→ Task instructions:
Copy exactly, please, the lines of the data from its start through the line containing "新包裝權利，一切以實物為準。".

==========

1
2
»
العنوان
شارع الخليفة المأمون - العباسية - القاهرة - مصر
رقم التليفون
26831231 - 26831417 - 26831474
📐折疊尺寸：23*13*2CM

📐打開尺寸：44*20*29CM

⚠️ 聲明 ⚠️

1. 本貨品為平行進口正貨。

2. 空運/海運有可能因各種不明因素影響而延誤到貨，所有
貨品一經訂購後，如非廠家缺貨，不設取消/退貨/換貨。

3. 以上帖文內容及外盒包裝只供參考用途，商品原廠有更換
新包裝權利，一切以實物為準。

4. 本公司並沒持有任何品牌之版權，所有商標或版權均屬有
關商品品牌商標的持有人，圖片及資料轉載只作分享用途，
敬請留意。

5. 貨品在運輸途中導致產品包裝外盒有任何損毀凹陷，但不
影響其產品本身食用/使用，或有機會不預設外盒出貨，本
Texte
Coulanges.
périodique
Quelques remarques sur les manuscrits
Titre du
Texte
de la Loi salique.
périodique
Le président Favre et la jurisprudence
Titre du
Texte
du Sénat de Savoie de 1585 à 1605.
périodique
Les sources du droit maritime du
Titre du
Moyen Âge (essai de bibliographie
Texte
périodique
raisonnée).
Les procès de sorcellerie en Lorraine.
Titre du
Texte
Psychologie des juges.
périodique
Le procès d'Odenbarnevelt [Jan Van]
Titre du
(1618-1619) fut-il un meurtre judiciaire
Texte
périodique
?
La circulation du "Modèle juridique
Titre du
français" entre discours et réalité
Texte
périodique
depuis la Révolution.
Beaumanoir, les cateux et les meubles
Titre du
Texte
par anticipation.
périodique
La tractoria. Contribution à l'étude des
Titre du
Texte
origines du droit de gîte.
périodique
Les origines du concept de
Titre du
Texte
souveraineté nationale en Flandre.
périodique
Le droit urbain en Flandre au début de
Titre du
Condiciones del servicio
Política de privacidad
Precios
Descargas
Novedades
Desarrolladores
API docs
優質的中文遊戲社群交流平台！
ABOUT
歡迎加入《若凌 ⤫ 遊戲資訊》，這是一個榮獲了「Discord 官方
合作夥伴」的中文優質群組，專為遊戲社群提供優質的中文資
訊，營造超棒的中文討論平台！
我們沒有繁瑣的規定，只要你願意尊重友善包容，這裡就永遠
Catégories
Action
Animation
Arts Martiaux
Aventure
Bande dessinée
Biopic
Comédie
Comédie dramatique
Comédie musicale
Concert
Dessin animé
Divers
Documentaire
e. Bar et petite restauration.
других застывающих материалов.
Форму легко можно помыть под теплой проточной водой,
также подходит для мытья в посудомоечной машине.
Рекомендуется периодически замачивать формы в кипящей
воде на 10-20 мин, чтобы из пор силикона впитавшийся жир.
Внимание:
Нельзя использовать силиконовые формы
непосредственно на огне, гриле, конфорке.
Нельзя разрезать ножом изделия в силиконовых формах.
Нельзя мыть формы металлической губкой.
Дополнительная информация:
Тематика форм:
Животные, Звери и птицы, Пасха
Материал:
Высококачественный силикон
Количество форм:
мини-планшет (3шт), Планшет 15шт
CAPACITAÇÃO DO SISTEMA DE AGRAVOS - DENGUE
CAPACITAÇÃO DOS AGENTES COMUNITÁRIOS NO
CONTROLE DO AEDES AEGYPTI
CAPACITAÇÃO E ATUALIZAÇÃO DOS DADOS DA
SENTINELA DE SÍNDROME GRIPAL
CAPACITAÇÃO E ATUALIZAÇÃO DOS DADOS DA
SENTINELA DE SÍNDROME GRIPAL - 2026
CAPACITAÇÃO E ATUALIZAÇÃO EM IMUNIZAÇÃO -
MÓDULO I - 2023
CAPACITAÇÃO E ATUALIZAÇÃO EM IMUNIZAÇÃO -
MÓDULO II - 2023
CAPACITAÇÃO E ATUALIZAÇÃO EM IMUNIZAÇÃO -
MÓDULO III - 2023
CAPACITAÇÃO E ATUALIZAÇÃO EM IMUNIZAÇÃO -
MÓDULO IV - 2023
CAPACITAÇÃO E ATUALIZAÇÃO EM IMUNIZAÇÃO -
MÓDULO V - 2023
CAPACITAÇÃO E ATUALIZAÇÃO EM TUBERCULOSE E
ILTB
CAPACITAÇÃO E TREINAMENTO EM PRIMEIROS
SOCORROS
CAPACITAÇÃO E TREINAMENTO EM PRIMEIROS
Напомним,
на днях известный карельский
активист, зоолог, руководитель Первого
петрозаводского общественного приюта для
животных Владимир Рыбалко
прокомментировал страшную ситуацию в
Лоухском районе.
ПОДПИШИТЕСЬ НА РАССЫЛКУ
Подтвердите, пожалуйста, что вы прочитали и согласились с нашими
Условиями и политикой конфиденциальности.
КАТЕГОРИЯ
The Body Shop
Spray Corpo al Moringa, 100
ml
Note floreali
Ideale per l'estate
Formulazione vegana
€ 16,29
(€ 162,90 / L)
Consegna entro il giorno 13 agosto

==========

→ Task solution:
1
2
»
العنوان
شارع الخليفة المأمون - العباسية - القاهرة - مصر
رقم التليفون
26831231 - 26831417 - 26831474
📐折疊尺寸：23*13*2CM

📐打開尺寸：44*20*29CM

⚠️ 聲明 ⚠️

1. 本貨品為平行進口正貨。

2. 空運/海運有可能因各種不明因素影響而延誤到貨，所有
貨品一經訂購後，如非廠家缺貨，不設取消/退貨/換貨。

3. 以上帖文內容及外盒包裝只供參考用途，商品原廠有更換
新包裝權利，一切以實物為準。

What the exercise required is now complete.